◆ **EXERCISE**: Once you reach the line holding "X118400000Y-118300000D02*", write out that line and every later one exactly, ending with the last line of the data; write nothing else.

##############################

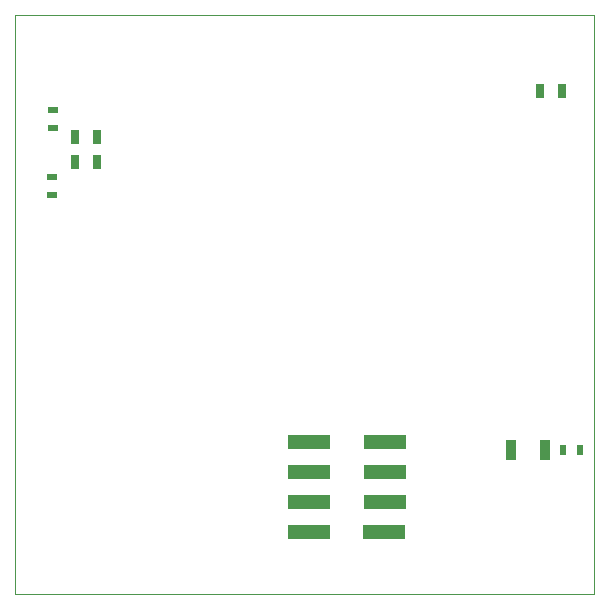
<source format=gbr>
G04 #@! TF.FileFunction,Paste,Bot*
%FSLAX46Y46*%
G04 Gerber Fmt 4.6, Leading zero omitted, Abs format (unit mm)*
G04 Created by KiCad (PCBNEW 4.0.4+dfsg1-stable) date Tue Feb 14 21:55:06 2017*
%MOMM*%
%LPD*%
G01*
G04 APERTURE LIST*
%ADD10C,0.100000*%
%ADD11R,0.900000X1.700000*%
%ADD12R,0.700000X1.300000*%
%ADD13R,0.500000X0.900000*%
%ADD14R,0.900000X0.500000*%
%ADD15R,3.600000X1.270000*%
G04 APERTURE END LIST*
D10*
X118400000Y-118300000D02*
X167400000Y-118300000D01*
X118400000Y-69300000D02*
X118400000Y-118300000D01*
X167400000Y-69300000D02*
X118400000Y-69300000D01*
X167400000Y-118300000D02*
X167400000Y-69300000D01*
D11*
X160350000Y-106100000D03*
X163250000Y-106100000D03*
D12*
X125350000Y-81700000D03*
X123450000Y-81700000D03*
X162800000Y-75700000D03*
X164700000Y-75700000D03*
X125350000Y-79600000D03*
X123450000Y-79600000D03*
D13*
X166250000Y-106100000D03*
X164750000Y-106100000D03*
D14*
X121600000Y-77350000D03*
X121600000Y-78850000D03*
X121500000Y-84500000D03*
X121500000Y-83000000D03*
D15*
X143300000Y-105460000D03*
X143300000Y-108000000D03*
X143300000Y-110540000D03*
X149700000Y-105460000D03*
X149700000Y-108000000D03*
X149675000Y-113080000D03*
X149700000Y-110540000D03*
X143325000Y-113080000D03*
M02*

</source>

##############################

◆ **ANSWER**:
X118400000Y-118300000D02*
X167400000Y-118300000D01*
X118400000Y-69300000D02*
X118400000Y-118300000D01*
X167400000Y-69300000D02*
X118400000Y-69300000D01*
X167400000Y-118300000D02*
X167400000Y-69300000D01*
D11*
X160350000Y-106100000D03*
X163250000Y-106100000D03*
D12*
X125350000Y-81700000D03*
X123450000Y-81700000D03*
X162800000Y-75700000D03*
X164700000Y-75700000D03*
X125350000Y-79600000D03*
X123450000Y-79600000D03*
D13*
X166250000Y-106100000D03*
X164750000Y-106100000D03*
D14*
X121600000Y-77350000D03*
X121600000Y-78850000D03*
X121500000Y-84500000D03*
X121500000Y-83000000D03*
D15*
X143300000Y-105460000D03*
X143300000Y-108000000D03*
X143300000Y-110540000D03*
X149700000Y-105460000D03*
X149700000Y-108000000D03*
X149675000Y-113080000D03*
X149700000Y-110540000D03*
X143325000Y-113080000D03*
M02*

</source>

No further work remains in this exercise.